Craignant pour ma vie, des connaissances m’ont enfermé dans une école à l’extérieur du village. Nous avons rapidement entendu des coups de feu alors qu’ils tentaient d’ouvrir la porte de l’école. Un propriétaire d’usine a appelé la police qui est arrivée à l’école en une demi-heure. Pour empêcher une attaque contre le poste de police, j’ai été transporté d’urgence à la prison centrale de Faisalabad la même nuit.
Passer trois années en prison, c’est comme vivre en enfer. À plusieurs reprises, d’autres détenus avaient prévu de me tuer à l’intérieur de ma cellule. La serrure de ma cellule était parfois laissée délibérément ouverte pour que n’importe qui puisse m’attaquer. J’ai été accusé, dans deux affaires, à des peines respectives de cinq et sept ans de prison. Je remercie Dieu pour ma liberté.
Après ma libération en 2001, j’ai été hébergé par un prêtre. Il a pris soin de moi comme d’un fils et a pris en charge tous les besoins de ma famille, en particulier pour les fêtes telles que Noël et Pâques. En 2003, nous avons été transférés dans cet abri, un appartement de deux pièces dans un quartier résidentiel. Nous n’avions pas d’électricité et il n’y avait pas de magasins aux alentours. Les moustiques nous envahissaient tous les soirs.
Quatre de mes enfants sont nés ici. Les plus jeunes, des jumeaux âgés de 12 ans, m’aident à l’atelier de soudage, car j’ai développé une cataracte à l’œil gauche. En raison de la pandémie, il n’y a pas beaucoup de travail. Et maintenant la maison s’écroule. Le mur de l’arrière-cour s’est effondré à cause des pluies de la mousson l’année dernière. Notre terrain est inondé par l’eau des égouts. J’ai contracté un prêt pour reconstruire les toilettes.

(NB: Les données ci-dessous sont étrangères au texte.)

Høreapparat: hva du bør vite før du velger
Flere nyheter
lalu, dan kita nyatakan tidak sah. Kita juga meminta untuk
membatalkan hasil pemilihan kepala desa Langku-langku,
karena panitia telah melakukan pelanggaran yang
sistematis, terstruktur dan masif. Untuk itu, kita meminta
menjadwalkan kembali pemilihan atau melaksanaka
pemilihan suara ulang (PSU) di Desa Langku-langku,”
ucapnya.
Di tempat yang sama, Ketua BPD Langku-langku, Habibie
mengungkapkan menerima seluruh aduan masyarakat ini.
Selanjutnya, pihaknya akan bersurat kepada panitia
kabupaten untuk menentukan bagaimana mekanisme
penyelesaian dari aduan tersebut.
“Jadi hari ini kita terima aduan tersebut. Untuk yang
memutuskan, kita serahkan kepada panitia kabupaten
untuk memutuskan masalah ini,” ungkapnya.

Je remercie la Commission Nationale pour la Justice et la Paix de m’avoir fourni un avocat, cet abri et le matériel de soudage. Ma fille aînée, âgée de 20 ans, s’est mariée l’année dernière. Nous allons régulièrement à l’église catholique du coin. Je joue de l’harmonium pour la chorale et je rends visite à mes amis dans un magasin de réparation d’instruments de musique. Je rends parfois visite à mes frères dans le village de Bagywal, mais seulement la nuit.
La loi sur le blasphème est utilisée à mauvais escient pour cibler les innocents. Si vous restez silencieux, ils commencent à vous soupçonner. Si vous essayez de répondre à leurs allégations, ils déforment vos propos. Il faut que ça s’arrête. Désormais, je n’ai peur que pour l’avenir de mes enfants. Ils sont tous en décrochage scolaire ».
Depuis 2011, l’AED soutient régulièrement les travaux de la Commission Nationale pour la Justice et la Paix (NCJP) des évêques catholiques. L’organisation soutient les victimes de la loi sur le blasphème et leur fournit une aide juridique.